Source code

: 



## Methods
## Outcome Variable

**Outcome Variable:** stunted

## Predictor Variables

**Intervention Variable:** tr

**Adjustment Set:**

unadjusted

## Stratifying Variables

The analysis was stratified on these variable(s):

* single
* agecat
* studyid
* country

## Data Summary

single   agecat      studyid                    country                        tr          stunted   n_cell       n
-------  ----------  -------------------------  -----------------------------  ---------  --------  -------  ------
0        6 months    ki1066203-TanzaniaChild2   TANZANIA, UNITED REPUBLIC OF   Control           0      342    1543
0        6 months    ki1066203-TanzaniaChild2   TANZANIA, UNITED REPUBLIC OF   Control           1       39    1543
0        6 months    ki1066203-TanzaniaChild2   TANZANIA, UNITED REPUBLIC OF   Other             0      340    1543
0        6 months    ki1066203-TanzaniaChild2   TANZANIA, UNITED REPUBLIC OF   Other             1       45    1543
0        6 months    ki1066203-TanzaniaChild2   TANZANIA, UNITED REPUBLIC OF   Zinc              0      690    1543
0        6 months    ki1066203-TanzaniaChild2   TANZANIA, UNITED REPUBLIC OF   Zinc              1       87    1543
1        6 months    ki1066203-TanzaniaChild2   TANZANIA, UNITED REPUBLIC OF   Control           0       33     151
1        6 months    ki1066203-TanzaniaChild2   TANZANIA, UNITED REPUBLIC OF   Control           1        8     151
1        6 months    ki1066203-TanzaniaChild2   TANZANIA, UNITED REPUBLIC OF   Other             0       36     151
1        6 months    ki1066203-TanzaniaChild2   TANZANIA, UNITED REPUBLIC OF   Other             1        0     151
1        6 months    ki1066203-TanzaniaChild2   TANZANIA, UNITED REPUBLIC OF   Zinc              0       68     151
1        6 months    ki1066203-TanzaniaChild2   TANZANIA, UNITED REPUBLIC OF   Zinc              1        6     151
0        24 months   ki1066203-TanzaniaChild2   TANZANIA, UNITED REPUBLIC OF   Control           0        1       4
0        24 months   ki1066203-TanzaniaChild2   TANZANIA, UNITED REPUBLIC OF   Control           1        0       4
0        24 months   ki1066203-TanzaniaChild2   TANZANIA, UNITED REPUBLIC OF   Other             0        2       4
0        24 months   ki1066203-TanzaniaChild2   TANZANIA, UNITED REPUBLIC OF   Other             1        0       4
* * *
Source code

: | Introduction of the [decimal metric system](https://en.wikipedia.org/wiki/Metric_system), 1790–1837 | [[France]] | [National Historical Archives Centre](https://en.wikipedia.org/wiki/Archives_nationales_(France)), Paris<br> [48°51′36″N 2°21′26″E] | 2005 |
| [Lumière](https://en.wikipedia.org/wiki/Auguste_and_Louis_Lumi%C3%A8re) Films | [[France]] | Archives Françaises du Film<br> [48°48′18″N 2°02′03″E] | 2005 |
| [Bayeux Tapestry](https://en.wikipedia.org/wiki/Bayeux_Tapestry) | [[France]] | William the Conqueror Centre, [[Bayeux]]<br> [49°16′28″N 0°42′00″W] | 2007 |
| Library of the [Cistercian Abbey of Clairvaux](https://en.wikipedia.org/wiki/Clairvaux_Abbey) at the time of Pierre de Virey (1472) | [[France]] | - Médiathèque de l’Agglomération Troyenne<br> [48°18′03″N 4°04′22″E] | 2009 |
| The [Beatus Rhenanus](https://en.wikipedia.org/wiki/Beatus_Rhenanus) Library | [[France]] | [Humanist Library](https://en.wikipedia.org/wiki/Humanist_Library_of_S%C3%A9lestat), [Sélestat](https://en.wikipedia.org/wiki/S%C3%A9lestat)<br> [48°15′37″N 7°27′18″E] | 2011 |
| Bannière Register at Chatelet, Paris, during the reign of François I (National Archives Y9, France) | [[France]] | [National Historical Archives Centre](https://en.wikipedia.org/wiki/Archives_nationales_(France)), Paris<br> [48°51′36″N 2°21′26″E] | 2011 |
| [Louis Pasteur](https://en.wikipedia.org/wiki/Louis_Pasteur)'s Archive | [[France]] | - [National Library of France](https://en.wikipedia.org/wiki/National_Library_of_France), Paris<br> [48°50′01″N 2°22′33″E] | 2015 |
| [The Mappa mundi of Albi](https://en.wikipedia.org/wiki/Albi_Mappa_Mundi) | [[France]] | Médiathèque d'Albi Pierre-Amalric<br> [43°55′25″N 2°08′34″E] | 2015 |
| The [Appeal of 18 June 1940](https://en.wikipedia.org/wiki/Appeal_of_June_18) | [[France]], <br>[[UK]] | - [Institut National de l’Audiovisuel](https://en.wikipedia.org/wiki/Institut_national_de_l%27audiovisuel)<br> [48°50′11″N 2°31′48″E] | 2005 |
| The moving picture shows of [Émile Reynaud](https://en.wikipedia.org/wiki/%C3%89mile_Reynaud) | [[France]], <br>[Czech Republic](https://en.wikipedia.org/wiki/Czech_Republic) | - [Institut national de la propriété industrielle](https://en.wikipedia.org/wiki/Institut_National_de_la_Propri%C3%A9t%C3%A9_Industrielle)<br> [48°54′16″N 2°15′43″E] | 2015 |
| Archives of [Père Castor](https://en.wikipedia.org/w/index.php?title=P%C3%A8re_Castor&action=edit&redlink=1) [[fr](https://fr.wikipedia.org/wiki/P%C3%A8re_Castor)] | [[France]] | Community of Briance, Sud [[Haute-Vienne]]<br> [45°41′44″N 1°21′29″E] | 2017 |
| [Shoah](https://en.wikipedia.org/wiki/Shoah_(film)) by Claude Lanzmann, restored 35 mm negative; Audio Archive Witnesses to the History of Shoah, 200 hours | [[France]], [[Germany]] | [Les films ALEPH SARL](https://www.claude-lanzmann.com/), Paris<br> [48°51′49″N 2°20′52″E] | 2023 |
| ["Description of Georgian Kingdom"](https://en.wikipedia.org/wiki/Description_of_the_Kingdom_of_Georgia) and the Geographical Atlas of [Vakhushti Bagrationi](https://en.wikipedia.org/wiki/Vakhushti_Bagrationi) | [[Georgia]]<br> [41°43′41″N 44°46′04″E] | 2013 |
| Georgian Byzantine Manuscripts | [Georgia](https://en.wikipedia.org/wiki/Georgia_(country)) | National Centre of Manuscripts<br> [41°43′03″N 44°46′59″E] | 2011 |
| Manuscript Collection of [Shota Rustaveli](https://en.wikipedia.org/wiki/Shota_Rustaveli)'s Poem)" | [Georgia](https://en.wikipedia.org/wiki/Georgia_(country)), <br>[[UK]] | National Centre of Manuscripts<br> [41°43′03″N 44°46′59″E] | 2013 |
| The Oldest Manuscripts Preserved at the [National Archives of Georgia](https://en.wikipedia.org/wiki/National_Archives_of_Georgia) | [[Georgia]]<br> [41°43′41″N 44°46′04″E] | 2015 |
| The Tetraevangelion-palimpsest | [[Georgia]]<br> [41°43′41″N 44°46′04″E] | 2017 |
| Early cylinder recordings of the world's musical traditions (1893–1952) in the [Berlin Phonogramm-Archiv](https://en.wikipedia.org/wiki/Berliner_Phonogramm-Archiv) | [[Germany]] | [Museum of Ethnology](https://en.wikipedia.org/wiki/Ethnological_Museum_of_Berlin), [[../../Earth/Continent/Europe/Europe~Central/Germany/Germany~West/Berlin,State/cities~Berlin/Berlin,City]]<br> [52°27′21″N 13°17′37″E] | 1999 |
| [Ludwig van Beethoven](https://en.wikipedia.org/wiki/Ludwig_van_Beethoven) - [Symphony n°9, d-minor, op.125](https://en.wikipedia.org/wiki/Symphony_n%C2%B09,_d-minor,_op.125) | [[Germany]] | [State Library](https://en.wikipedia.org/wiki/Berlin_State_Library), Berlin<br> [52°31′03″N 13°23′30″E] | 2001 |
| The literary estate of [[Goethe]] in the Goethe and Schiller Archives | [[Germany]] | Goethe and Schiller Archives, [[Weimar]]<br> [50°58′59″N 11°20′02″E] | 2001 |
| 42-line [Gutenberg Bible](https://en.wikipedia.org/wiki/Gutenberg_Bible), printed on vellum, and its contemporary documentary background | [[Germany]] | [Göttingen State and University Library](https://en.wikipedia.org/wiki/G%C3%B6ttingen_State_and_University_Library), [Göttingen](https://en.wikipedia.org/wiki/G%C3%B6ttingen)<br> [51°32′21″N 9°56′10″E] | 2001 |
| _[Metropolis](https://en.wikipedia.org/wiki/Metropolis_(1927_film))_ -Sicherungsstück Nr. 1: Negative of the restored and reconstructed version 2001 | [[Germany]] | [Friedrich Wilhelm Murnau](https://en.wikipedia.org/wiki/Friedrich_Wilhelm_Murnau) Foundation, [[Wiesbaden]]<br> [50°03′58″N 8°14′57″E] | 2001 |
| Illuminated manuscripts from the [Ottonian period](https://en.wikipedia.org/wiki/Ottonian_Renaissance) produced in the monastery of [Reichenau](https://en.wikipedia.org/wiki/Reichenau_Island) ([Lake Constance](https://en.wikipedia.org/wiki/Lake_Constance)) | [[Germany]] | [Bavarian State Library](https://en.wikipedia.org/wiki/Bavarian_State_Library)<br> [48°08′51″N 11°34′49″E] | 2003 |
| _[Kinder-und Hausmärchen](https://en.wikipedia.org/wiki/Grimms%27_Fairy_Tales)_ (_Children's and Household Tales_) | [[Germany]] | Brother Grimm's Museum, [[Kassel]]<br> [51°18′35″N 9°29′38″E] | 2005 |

#### [WHAT THE TASK ASKS]
An exact copy of the lines above, from the one containing "44°46′59″E] | 2013 |" down to the one containing "44°46′04″E] | 2017 |" and including both, is the whole answer; retype it and nothing else.

#### [TASK OUTPUT]
| Manuscript Collection of [Shota Rustaveli](https://en.wikipedia.org/wiki/Shota_Rustaveli)'s Poem)" | [Georgia](https://en.wikipedia.org/wiki/Georgia_(country)), <br>[[UK]] | National Centre of Manuscripts<br> [41°43′03″N 44°46′59″E] | 2013 |
| The Oldest Manuscripts Preserved at the [National Archives of Georgia](https://en.wikipedia.org/wiki/National_Archives_of_Georgia) | [[Georgia]]<br> [41°43′41″N 44°46′04″E] | 2015 |
| The Tetraevangelion-palimpsest | [[Georgia]]<br> [41°43′41″N 44°46′04″E] | 2017 |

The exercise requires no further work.